Personal information
- Full name: Mensur Kurtiši Менсур Куртиши
- Date of birth: 25 March 1986 (age 40)
- Place of birth: Kumanovo, SFR Yugoslavia
- Height: 6 ft 1 in (1.85 m)
- Position: Forward

Team information
- Current team: First Vienna
- Number: 7

Youth career
- Rapid Wien

Senior career*
- Years: Team / Apps / (Gls)
- 2006–2008: Parndorf 1919 / 47 / (26)
- 2008–2010: Wiener Neustadt / 43 / (22)
- 2010–2011: Al-Taawon / 15 / (8)
- 2011–2012: Shkëndija / 14 / (5)
- 2012–2013: Tobol / 37 / (12)
- 2013–2014: Shkëndija / 13 / (9)
- 2014–2015: Brisbane Roar / 9 / (1)
- 2015: Varese / 7 / (0)
- 2015–2016: Matera / 15 / (4)
- 2016–: First Vienna / 56 / (31)

International career^{‡}
- 2010: Macedonia / 2 / (0)

= Mensur Kurtiši =

Albanian footballer

Mensur Kurtiši (Менсур Куртиши, Mensur Kurtishi; born 25 March 1986) is a Macedonian footballer who currently plays for First Vienna in the Austrian Regional League East. Kurtiši plays as a striker and was called up to the Macedonian national team in May 2010.

==Club career==
Kurtiši was born in the village of Hotlane near Kumanovo, but moved to Austria when he was 13.
He began his career with an Austrian club Rapid Wien. Between 2006 and 2008 he played in Parndorf 1919. In September 2008 he signed with the Austrian club SC Wiener Neustadt. In January he joined Al-Shabaab from Al-Tawon. He scored a hat-trick in his first game for Al-Shabab. Persepolis club from Iran signed him on the mid-season transfer window of the Iranian league.

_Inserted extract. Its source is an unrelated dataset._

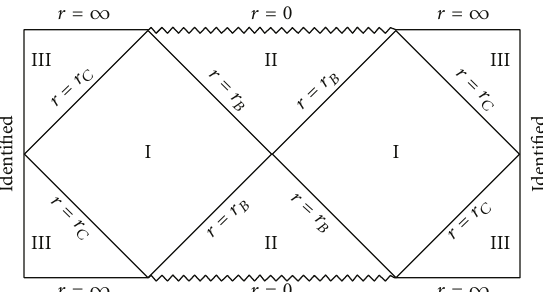
Figure 1: Penrose diagram for SdS black hole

On 15 July 2014, Kurtiši signed a 1-year contract with Brisbane Roar for the 2014–15 A-League season. On 15 January 2015, he was released by the Roar.
At the end of winter market, as a free agent he signed a six-month contract for the Italian Serie B legends of A.S. Varese. In January 2016, Kurtiši moved back to Austria to play for First Vienna.

==International career==
He made his senior debut for Macedonia in a May 2010 friendly match against Azerbaijan and has earned a total of 2 caps, scoring no goals. His second and final international was another friendly 4 days later against Romania.